Lima, 02 de marzo del 2006

A través de una nueva modificación a su Reglamento Normativo (R. A. N° 031-2006-P/TC, El Peruano, 02/02/06), el Tribunal Constitucional (TC) ha señalado el procedimiento y criterios con los que definirá la procedencia de los procesos constitucionales, a fin de lograr que éstos puedan ser resueltos en el menor tiempo posible.

Tal como señala la resolución mencionada, la evaluación de la procedencia en la sede del TC será como sigue: una de las dos salas (integrada por tres magistrados cada una) calificará la procedencia de las causas que lleguen al Tribunal, y decidirá respecto de en cuáles el TC ha de pronunciarse sobre el fondo. Los criterios, además de los establecidos en el artículo 18 del Código Procesal Constitucional, serán: (i) si el recurso no se refiere a la protección del contenido esencial del derecho fundamental constitucionalmente protegido; (ii) si lo peticionado por el recurso es “manifiestamente infundado por ser fútil o inconsistente”; y (iii) si ya se ha decidido “de manera desestimatoria en casos sustancialmente idénticos, pudiendo acumularse”.

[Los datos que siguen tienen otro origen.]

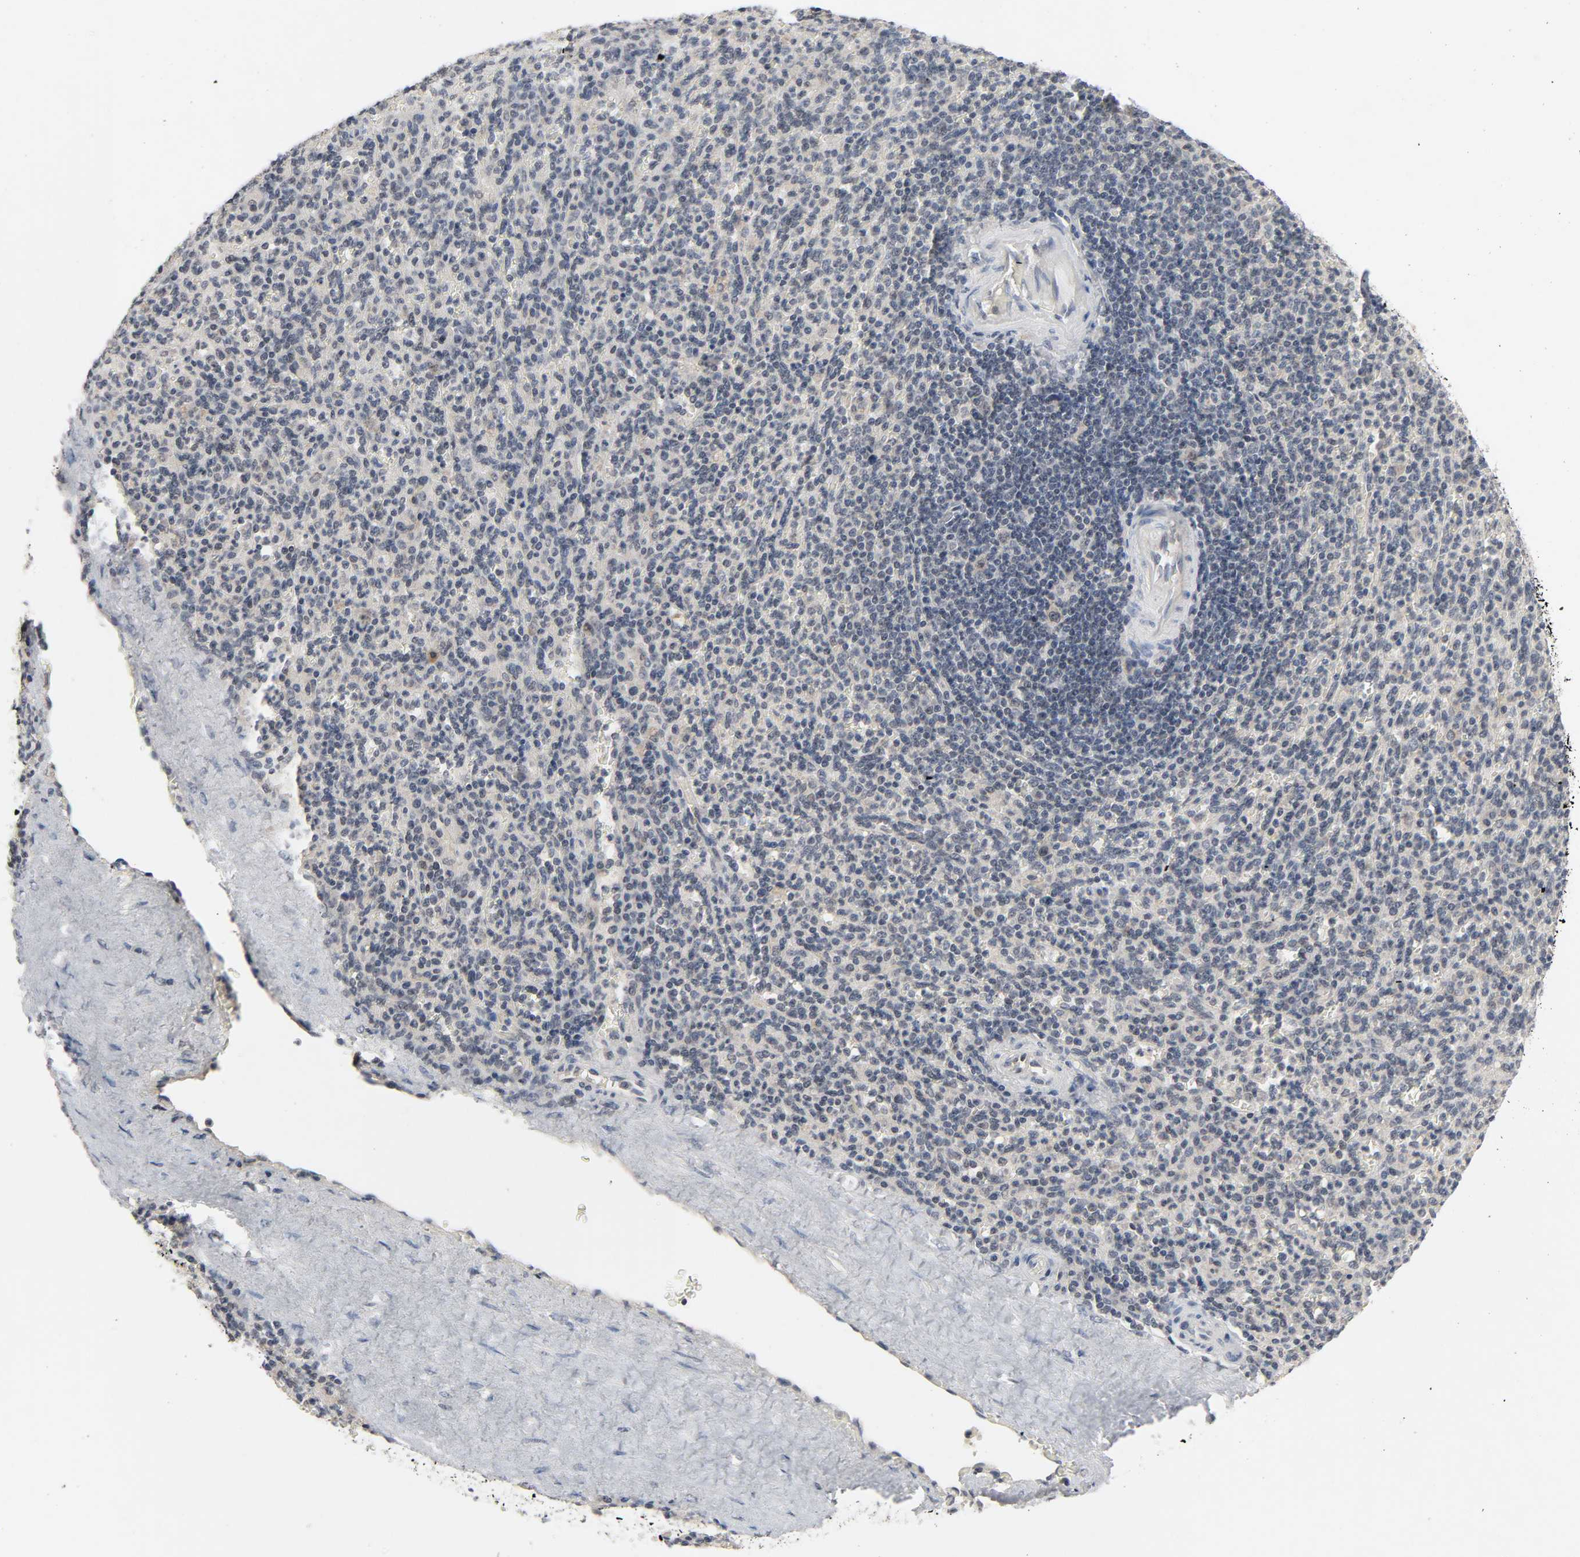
{"staining": {"intensity": "negative", "quantity": "none", "location": "none"}, "tissue": "spleen", "cell_type": "Cells in red pulp", "image_type": "normal", "snomed": [{"axis": "morphology", "description": "Normal tissue, NOS"}, {"axis": "topography", "description": "Spleen"}], "caption": "A micrograph of human spleen is negative for staining in cells in red pulp. (Immunohistochemistry (ihc), brightfield microscopy, high magnification).", "gene": "MAPKAPK5", "patient": {"sex": "male", "age": 36}}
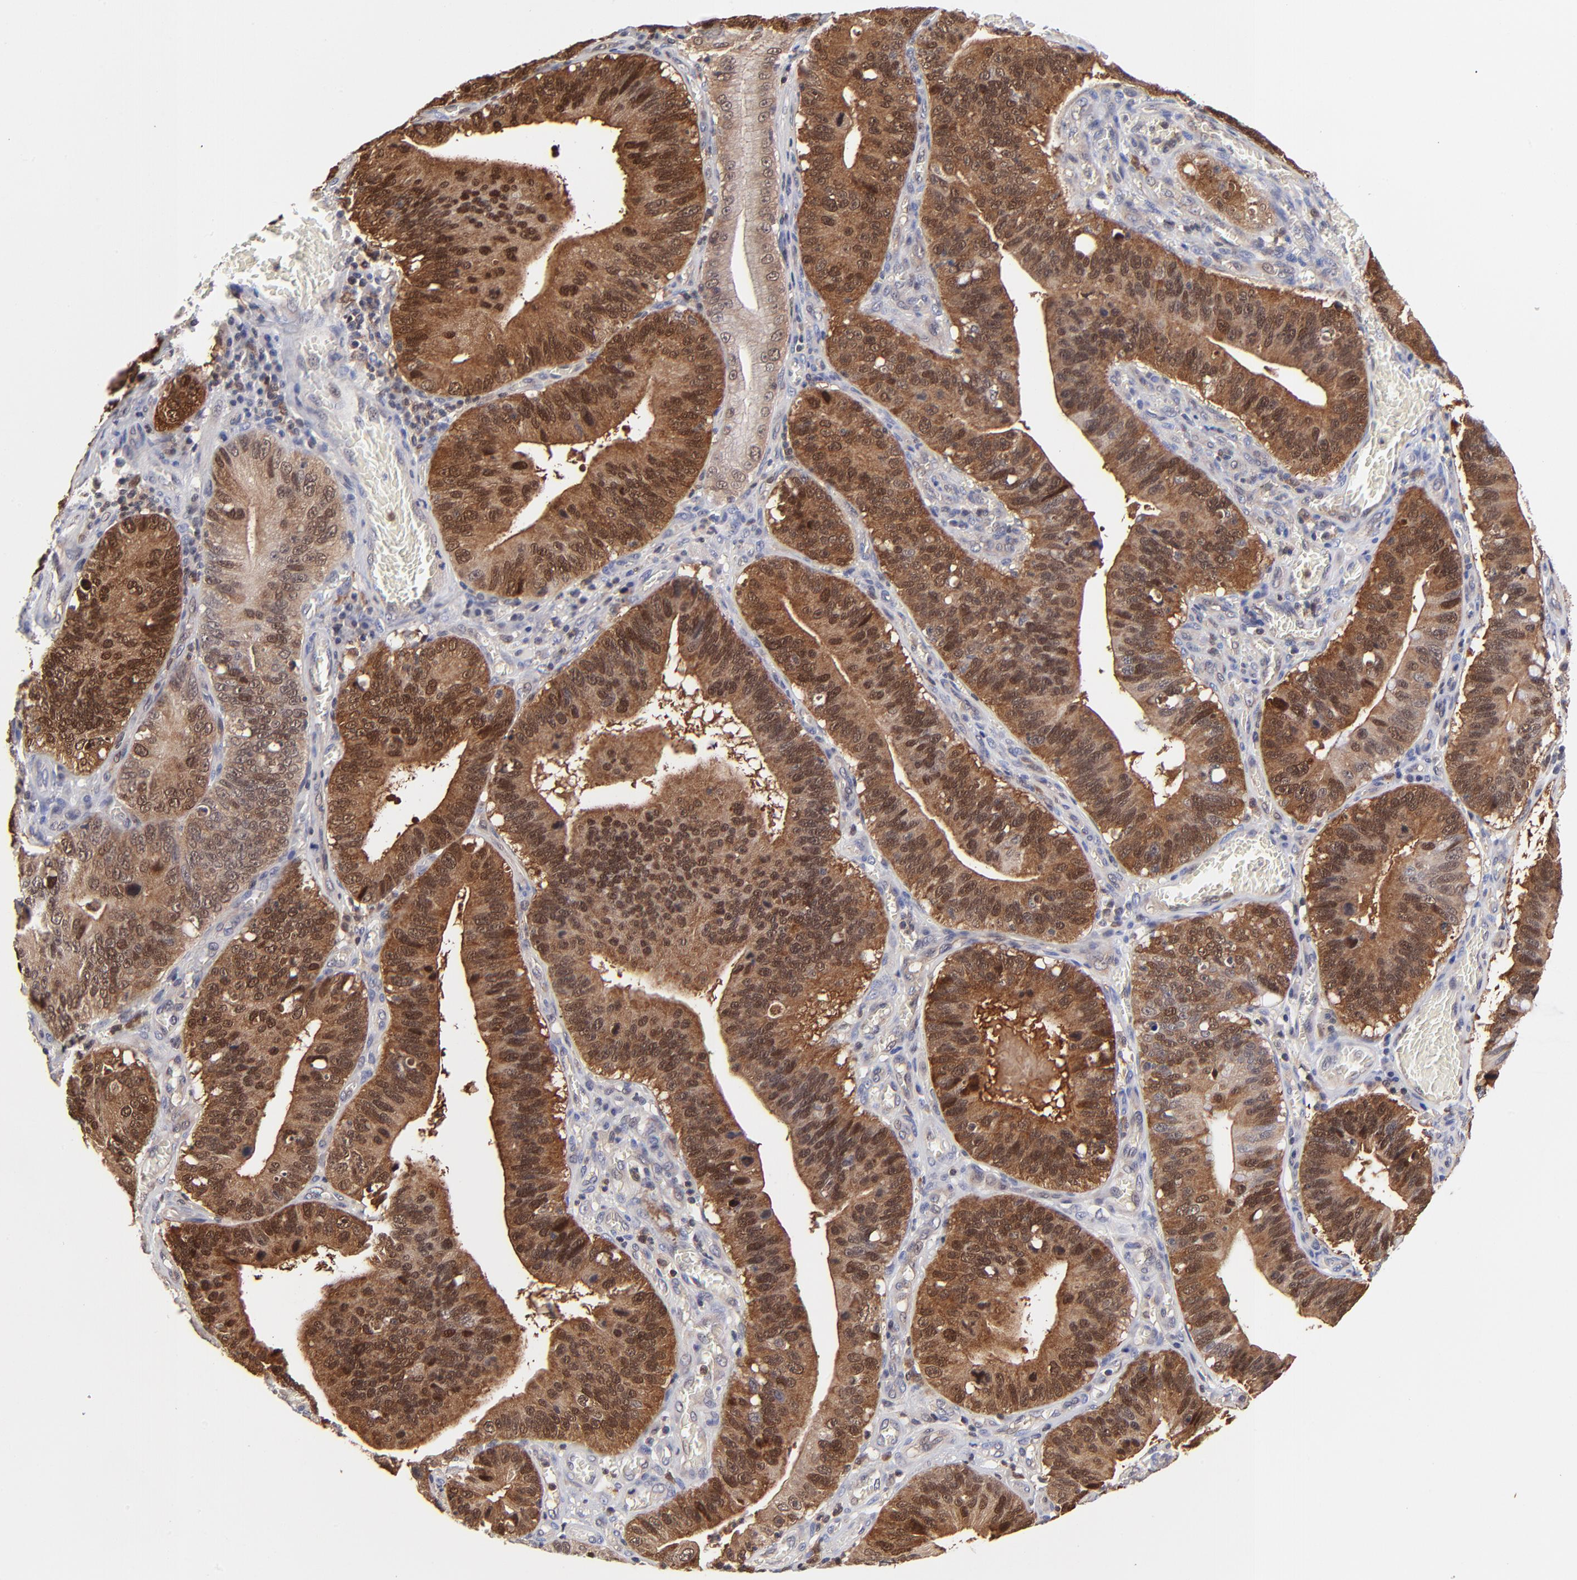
{"staining": {"intensity": "moderate", "quantity": ">75%", "location": "cytoplasmic/membranous,nuclear"}, "tissue": "stomach cancer", "cell_type": "Tumor cells", "image_type": "cancer", "snomed": [{"axis": "morphology", "description": "Adenocarcinoma, NOS"}, {"axis": "topography", "description": "Stomach"}, {"axis": "topography", "description": "Gastric cardia"}], "caption": "There is medium levels of moderate cytoplasmic/membranous and nuclear expression in tumor cells of adenocarcinoma (stomach), as demonstrated by immunohistochemical staining (brown color).", "gene": "DCTPP1", "patient": {"sex": "male", "age": 59}}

Sin duda, a través de esta disposición, el Tribunal Constitucional está buscando una salida al problema de la elevada carga procesal, la cual se ha visto significativamente incrementada, como consecuencia de la confianza que inspira en la población a partir de su etapa democrática (2002). Esta decisión es positiva, pues de lo contrario, la carga procesal se tornaría, para el TC, en el factor decisivo de la demora en la tramitación de los procesos constitucionales, afectando a la protección efectiva de los derechos fundamentales de los ciudadanos.

Por ello, a fin de no caer en la situación anteriormente mencionada, es que el Tribunal ha hecho uso de la denominada autonomía procesal constitucional, fundada en el cuidado de primer orden que la Constitución confiere a los derechos de naturaleza fundamental (y que, por ende, hace que la regulación procesal encargada de hacer efectiva ese cuidado, sea la más célere y menos obstruccionista).

Tal autonomía está consagrada por el artículo 201 de nuestra Constitución, y consiste en la facultad del mismo (al ser el encargado de la tutela de los derechos fundamentales) de perfeccionar mediante su actividad interpretativa la protección procesal de los derechos fundamentales. Además de la Constitución, el artículo III del Título Preliminar del Código Procesal Constitucional reconoce dicha autonomía al señalar que “el Juez y el Tribunal Constitucional deben adecuar la exigencia de las formalidades previstas en este Código al logro de los fines de los procesos constitucionales”.